TALLAHASSEE, Fla. — The clock is ticking against legislation that would’ve empowered grieving parents to sue and seek damages in Florida after the wrongful death of an unborn child.

What You Need To Know

  • The bill would’ve empowered grieving parents to sue after the wrongful death of an unborn child

  • The bill now faces long odds with only two weeks left in session

  • Critics feared the bill threatened abortion access in Florida

  • Supporters say the legislation aided grieving families after negligence

The bill (SB 467) is now in political limbo after the bill sponsor shelved it Monday before its final panel vote in the Senate Rules Committee. 

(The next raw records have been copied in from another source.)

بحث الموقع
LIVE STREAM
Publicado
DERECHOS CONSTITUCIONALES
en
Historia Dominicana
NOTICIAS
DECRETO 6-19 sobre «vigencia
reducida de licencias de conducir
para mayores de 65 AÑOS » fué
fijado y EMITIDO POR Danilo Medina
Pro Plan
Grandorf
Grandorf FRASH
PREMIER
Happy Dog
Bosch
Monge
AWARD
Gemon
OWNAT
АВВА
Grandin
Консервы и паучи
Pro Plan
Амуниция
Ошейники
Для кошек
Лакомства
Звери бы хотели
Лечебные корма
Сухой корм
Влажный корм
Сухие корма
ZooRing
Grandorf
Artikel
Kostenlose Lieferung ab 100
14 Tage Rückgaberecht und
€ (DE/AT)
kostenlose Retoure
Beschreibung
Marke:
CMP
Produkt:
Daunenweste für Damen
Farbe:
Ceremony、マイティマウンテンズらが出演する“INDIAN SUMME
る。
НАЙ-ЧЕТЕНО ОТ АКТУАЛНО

The move to postpone the vote comes after Democratic lawmakers and abortion advocates raised concerns, saying the bill threatened access to abortion.

The proposal now faces difficult odds. Only two weeks remain in the 2024 Legislative Session. Plus, the Senate Rules Committee is not scheduled to meet again. Session ends March 8. 

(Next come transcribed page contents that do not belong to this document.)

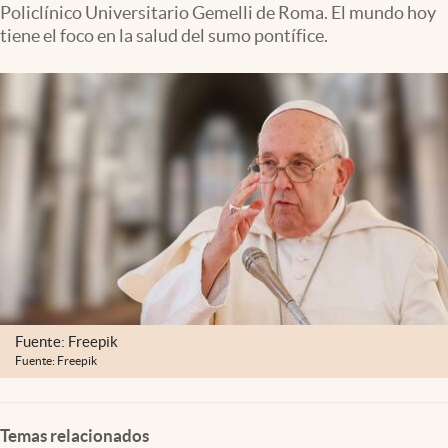
Policlínico Universitario Gemelli de Roma. El mundo hoy
Clima
tiene el foco en la salud del sumo pontífice.
Espiritualidad
Mediakit
abre en nueva pestaña
México
Fuente: Freepik
Fuente: Freepik
Temas relacionados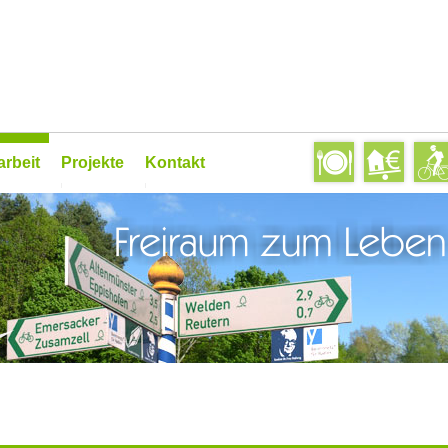
rbeit
Projekte
Kontakt
forum
Anlaufstelle für Senioren
Newsletter
nd wir stark
Ausbildungskompass
Linkliste
Christkind gesucht
Download
felder
Erlebnis-Radweg Landwirtschaft
Datenschutz
projekte
Freiraum-Kalender
reis 2022
Innenentwicklung
Jugendarbeit
Kultour-Sommer
Unterstützung der Vereine
Nachbarschaftshilfen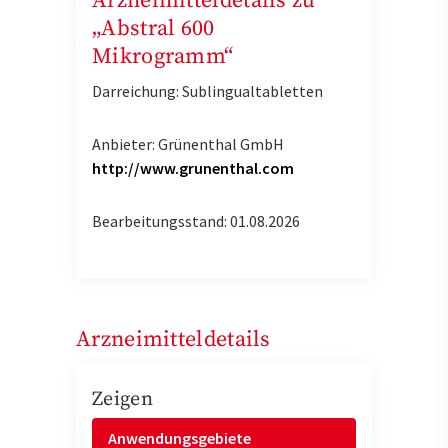
Arzneimitteldetails zu
„Abstral 600
Mikrogramm“
Darreichung: Sublingualtabletten
Anbieter: Grünenthal GmbH
http://www.grunenthal.com
Bearbeitungsstand: 01.08.2026
Arzneimitteldetails
Zeigen
Anwendungsgebiete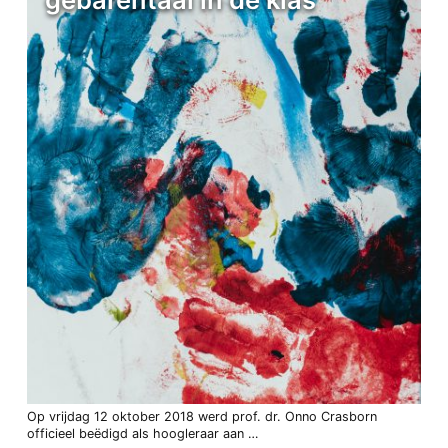
Op vrijdag 12 oktober 2018 werd prof. dr. Onno Crasborn
officieel beëdigd als hoogleraar aan …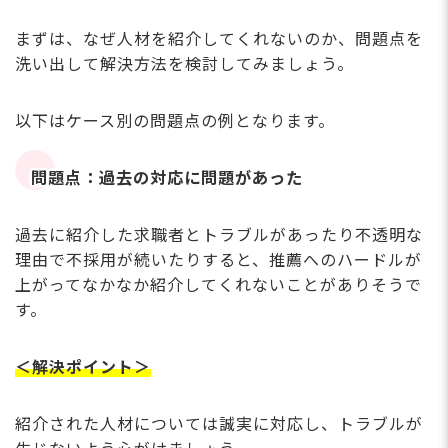
まずは、なぜ人材を紹介してくれないのか、問題点を
洗い出して解決方法を検討してみましょう。
以下はケース別の問題点の例となります。
問題点：過去の対応に問題があった
過去に紹介した求職者とトラブルがあったり不透明な
理由で不採用が続いたりすると、推薦へのハードルが
上がってなかなか紹介してくれないことがありそうで
す。
＜解決ポイント＞
紹介された人材については誠実に対応し、トラブルが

“Although I have worked diligently to respond to questions and concerns, I understand there is still work that needs to be done,” said the bill sponsor, Fort Pierce Republican Sen. Erin Grall, in a statement. “It is important we get the policy right with an issue of this significance.”

Despite Grall’s repeated reassurances, Democratic lawmakers rebuked the bill sharply as a threat to abortion access in Florida. 

Senate Minority Leader Lauren Book condemned it Monday as a “backdoor attempt” against abortion, just moments before the committee meeting.

She, among others, fears the legislation would’ve established “fetal personhood” — a term generally meaning that an unborn child at conception possesses the same human rights as a full-born person.

“Thankfully, it appears personhood will not be the law of the land in our state,” said Book in a statement after the postponement. 

According to a staff analysis, Florida’s position on unborn children is rare. The state is one of six limiting civil cases for unborn children after a wrongful death, according to the staff analysis.

Grall tried repeatedly to address critics’ concerns throughout the committee process. The proposal provided immunity to pregnant mothers. A pending amendment also offered immunity to abortion providers. 

“It is my understanding this is the first time this issue has been considered by the Florida Legislature,” Grall added, underscoring the issue’s complexity. 

The bill is an expansion of the state’s Wrongful Death Act, which outlines what benefits family members may pursue after a wrongful death. Surviving loved ones under the act may recover lost wages, benefits, and more.

The bill’s companion, meanwhile, awaits final consideration in the House.